As we know, $\cos{(z)}=\frac{e^{iz}+e^{-iz}}{2}$ and $\sin{(z)}=\frac{e^{iz}-e^{-iz}}{2i}$. From these, we can easily find that $\tan{(z)}=-i\frac{e^{iz}-e^{-iz}}{e^{iz}+e^{-iz}}$, and with a bit of simple algebra, we can further find definitions for the inverse functions of cosine and sine - namely, $\arccos{(z)}=-i\operatorname{Ln}(z\pm\sqrt{z^2-1})+2n\pi$ and $\arcsin{(z)}=-i\operatorname{Ln}(iz\pm\sqrt{1-z^2})+2n\pi$, with $n\in\mathbb{Z}$ in both cases and $\operatorname{Ln}(z)$ being the principal value of the complex natural log.
For the sake of this example, I will illustrate how I found the former formula. Say we solve the equation $\cos{(z)}=w$, and we want a function in terms of $w$. We first replace $\cos{(z)}$ with its equivalent formula shown above and multiply both sides by two, yielding $e^{iz}+e^{-iz}=2w$. Then, we multiply both sides of the equation by $e^{iz}$ and rearrange, yielding $e^{i^2z^2}-2we^{iz}+1=0$. From here, we use the quadratic formula to find $e^{iz}=w\pm\sqrt{w^2-1}$, and then it's merely a matter of taking the log of each side and dividing by $i$, or equivalently, multiplying by $-i$.
To illustrate this, we may find a value of the arccosine function that is outside the interval of $[-1,1]$. Let's plug in $i$. We then get $\arccos{(i)}=-i\operatorname{Ln}(i(1\pm\sqrt{2}))+2n\pi$. Choosing a plus instead of a minus, we get $\arccos(i)=-i(\ln(1+\sqrt2)+i\frac{\pi}{2})+2n\pi$, and then $\arccos(i)=\frac{\pi}{2}-i\ln(1+\sqrt{2})+2n\pi$. Sure enough, we find that $\cos(\frac{\pi}{2}-i\ln(1+\sqrt{2}))=i$, thus proving the formula correct.
However, it seems we cannot do a similar thing with the inverse tangent formula. Let's try the same formula as outlined in the second paragraph and find a value for $z$ in terms of $w$ in the equation $\tan(z)=w$.

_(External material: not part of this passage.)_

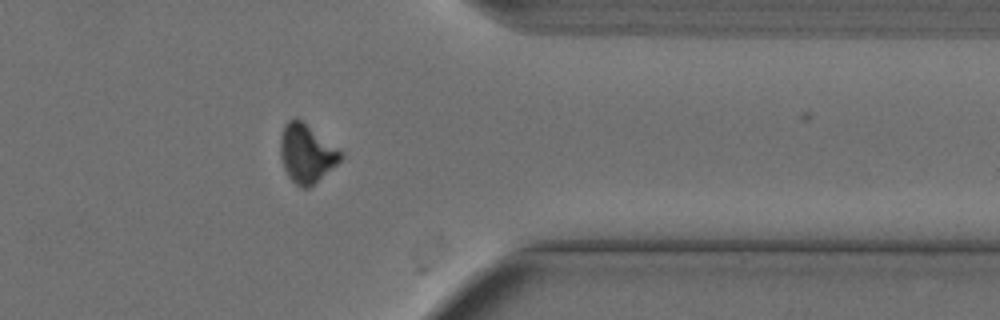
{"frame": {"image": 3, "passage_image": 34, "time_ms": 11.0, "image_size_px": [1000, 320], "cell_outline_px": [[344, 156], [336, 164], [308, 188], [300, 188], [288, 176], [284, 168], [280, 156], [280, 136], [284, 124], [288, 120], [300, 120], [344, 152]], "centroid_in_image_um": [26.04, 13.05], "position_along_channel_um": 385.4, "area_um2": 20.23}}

- We first say $-i\frac{e^{iz}-e^{-iz}}{e^{iz}+e^{-iz}}=w$.
- We then multiply both sides by $i(e^{iz}+e^{-iz})$, yielding $e^{iz}-e^{-iz}=iw(e^{iz}+e^{-iz})$.
- Now multiply both sides by $e^{iz}$ for $e^{-z^2}-1=iw(e^{-z^2}+1)$.
- Rearrange for $(1-iw)e^{-z^2}=1+iw$.
- Divide both sides by $1-iw$ for $e^{-z^2}=\frac{1+iw}{1-iw}$.
- Take the natural log for $-z^2=\operatorname{Ln}(\frac{1+iw}{1-iw})$.
- Solve algebraically for $z=\pm i\sqrt{\operatorname{Ln}(\frac{1+iw}{1-iw})}$
Let's plug in $2i$ to our function and see what happens. Ideally, $\arctan(2i)=\pm i\sqrt{\operatorname{Ln}(-\frac{1}{3})}=\pm i\sqrt{-\ln(3)+i\pi}$.
However, $\tan(i\sqrt{-\ln(3)+i\pi})\not=2i$! Instead, it's equal to some unwieldy value that WolframAlpha gives as approximately $-.052+1.270i$. What's causing the discrepancy here? Why is it that this method for finding the inverse complex trigonometric functions works for sine and cosine, but not for tangent? Thank you!